Fragmento seleccionado:
● ● ● ● ●
Nada más etéreo, inespecífico y encasillado como la palabra amor, pero nada más sanador como su verdadera expresión en nosotros. De la forma en que creamos conseguir el amor en nuestros padres o nuestros más cercanos cuidadores, partirán las creencias que fundamenten nuestras interpretaciones de los hechos cotidianos y nuestra modalidad de afrontamiento por el resto de nuestras vidas. Así nuestro devenir transcurre en una eterna búsqueda de ese amor primigenio, que alguna vez creímos incompleto, y que creemos será saciado en el tener, en el poder, en el sexo, en el saber.
Y si supiéramos que ese amor ha estado con nosotros siempre, que no tenemos que ir a ningún lado a buscarlo, que estaba más cerca de lo que creíamos: en nuestro propio corazón, y si pudiéramos reconocerlo en los ojos del niño que encontramos a nuestro paso, en la flor que despliega sus colores y aromas para nosotros, en el sabio, y en el que sufre. Si pudiéramos traerlos a todos al corazón y experimentar la dicha de ser en cada uno de ellos, convertirnos en el olor, el sabor, la lágrima, el canto, y al incluirlos en el corazón emitir esa sensación de gozo divino que nos da la unidad, ya no necesitaríamos más medicamentos para el dolor, la inflamación, el cáncer o la depresión, ya no tendríamos que ir tras la molécula salvadora porque la única molécula que necesitamos está y ha estado siempre en nuestro interior.
Podríamos comprender desde el corazón que el amor de nuestros padres nos fue de sobra entregado a través del milagro de la vida, que sólo a través de la manifestación de un infinito amor, que permitió la expresión de la vida en la unión de dos células, es posible nuestra existencia, y que esos seres, a través de los cuales esta presencia se ha dado, han hecho lo mejor que han sabido hacer y nos han permitido tener las experiencias necesarias, para llegar al mayor y más profundo aprendizaje de todos, aquel que en ninguna biblioteca se podrá encontrar: que detrás de todos y de todo hubo siempre un propósito de amor.
● ● ● ● ●
Datos proporcionados:
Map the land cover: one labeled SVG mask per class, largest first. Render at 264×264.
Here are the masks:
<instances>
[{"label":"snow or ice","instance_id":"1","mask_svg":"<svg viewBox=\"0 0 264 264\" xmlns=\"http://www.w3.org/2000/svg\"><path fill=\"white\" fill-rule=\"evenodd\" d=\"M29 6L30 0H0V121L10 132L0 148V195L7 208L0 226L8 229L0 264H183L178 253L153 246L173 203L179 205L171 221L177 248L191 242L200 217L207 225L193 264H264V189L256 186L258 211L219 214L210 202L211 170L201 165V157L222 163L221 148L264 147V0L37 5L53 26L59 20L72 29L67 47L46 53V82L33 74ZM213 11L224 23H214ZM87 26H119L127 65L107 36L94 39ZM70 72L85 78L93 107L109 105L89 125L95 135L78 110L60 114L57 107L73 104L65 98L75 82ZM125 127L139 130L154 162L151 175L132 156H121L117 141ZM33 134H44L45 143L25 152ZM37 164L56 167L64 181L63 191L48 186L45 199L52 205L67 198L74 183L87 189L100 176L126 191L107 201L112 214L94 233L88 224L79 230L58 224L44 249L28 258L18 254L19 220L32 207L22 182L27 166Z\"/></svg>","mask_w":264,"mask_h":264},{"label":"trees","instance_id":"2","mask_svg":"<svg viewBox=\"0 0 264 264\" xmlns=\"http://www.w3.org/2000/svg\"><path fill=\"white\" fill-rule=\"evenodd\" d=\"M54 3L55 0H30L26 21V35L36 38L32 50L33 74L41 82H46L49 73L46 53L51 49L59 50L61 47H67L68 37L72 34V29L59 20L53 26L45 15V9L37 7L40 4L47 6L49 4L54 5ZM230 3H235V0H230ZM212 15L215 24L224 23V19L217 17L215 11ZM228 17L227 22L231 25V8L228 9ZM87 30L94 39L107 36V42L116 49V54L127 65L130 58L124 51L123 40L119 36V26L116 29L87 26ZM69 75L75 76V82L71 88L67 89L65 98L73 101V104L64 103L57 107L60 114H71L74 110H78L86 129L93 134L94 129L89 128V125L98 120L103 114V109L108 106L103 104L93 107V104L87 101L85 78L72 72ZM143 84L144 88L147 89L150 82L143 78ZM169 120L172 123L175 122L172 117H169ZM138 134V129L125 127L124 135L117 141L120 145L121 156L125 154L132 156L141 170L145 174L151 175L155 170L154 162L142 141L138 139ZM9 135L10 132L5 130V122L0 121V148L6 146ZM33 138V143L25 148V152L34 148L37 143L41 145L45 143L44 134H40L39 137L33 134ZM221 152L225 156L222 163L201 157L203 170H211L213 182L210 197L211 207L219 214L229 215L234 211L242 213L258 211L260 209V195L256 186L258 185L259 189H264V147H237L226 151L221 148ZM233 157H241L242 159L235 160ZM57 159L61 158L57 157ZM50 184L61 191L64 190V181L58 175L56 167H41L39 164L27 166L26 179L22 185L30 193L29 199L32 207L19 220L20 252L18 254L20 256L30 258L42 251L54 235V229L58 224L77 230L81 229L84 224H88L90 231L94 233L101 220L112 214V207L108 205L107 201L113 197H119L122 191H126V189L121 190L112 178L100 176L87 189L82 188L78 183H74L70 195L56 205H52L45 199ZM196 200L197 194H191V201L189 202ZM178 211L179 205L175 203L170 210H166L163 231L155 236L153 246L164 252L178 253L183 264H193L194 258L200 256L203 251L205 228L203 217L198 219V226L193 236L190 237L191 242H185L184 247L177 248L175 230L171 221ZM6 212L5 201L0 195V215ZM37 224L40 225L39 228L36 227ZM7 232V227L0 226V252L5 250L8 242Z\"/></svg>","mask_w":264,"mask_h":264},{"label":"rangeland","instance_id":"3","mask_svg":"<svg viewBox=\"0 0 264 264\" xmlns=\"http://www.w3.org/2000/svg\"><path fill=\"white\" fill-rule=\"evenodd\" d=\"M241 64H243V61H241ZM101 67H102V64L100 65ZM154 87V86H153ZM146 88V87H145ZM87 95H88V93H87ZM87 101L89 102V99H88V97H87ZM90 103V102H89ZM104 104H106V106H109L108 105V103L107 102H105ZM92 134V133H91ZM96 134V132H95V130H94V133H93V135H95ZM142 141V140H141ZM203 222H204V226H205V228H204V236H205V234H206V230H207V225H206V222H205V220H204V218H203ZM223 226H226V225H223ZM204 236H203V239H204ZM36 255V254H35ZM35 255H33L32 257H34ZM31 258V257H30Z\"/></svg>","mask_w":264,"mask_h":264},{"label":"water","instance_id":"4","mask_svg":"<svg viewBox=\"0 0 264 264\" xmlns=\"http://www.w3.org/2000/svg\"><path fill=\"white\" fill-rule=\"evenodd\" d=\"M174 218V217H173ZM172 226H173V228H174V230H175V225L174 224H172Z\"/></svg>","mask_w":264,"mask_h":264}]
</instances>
● ● ● ● ●
Tareas:
• a. Traduzca al inglés esta oración del texto sobre el amor: "Así nuestro devenir transcurre en una eterna búsqueda de ese amor primigenio, que alguna vez creímos incompleto, y que creemos será saciado en el tener, en el poder, en el sexo, en el saber."
• b. Transcriba sin cambios el pasaje del texto sobre el amor que va desde "Y si supiéramos" hasta "en nuestro interior.", ambos incluidos.
• c. Según el texto sobre el amor, ¿dónde está y ha estado siempre la única molécula que necesitamos?

Respuestas por tarea:
• a. Thus our life unfolds in an eternal search for that primordial love, which we once believed to be incomplete, and which we believe will be satisfied in having, in power, in sex, in knowing.

• b.
Y si supiéramos que ese amor ha estado con nosotros siempre, que no tenemos que ir a ningún lado a buscarlo, que estaba más cerca de lo que creíamos: en nuestro propio corazón, y si pudiéramos reconocerlo en los ojos del niño que encontramos a nuestro paso, en la flor que despliega sus colores y aromas para nosotros, en el sabio, y en el que sufre. Si pudiéramos traerlos a todos al corazón y experimentar la dicha de ser en cada uno de ellos, convertirnos en el olor, el sabor, la lágrima, el canto, y al incluirlos en el corazón emitir esa sensación de gozo divino que nos da la unidad, ya no necesitaríamos más medicamentos para el dolor, la inflamación, el cáncer o la depresión, ya no tendríamos que ir tras la molécula salvadora porque la única molécula que necesitamos está y ha estado siempre en nuestro interior.

• c. En nuestro interior.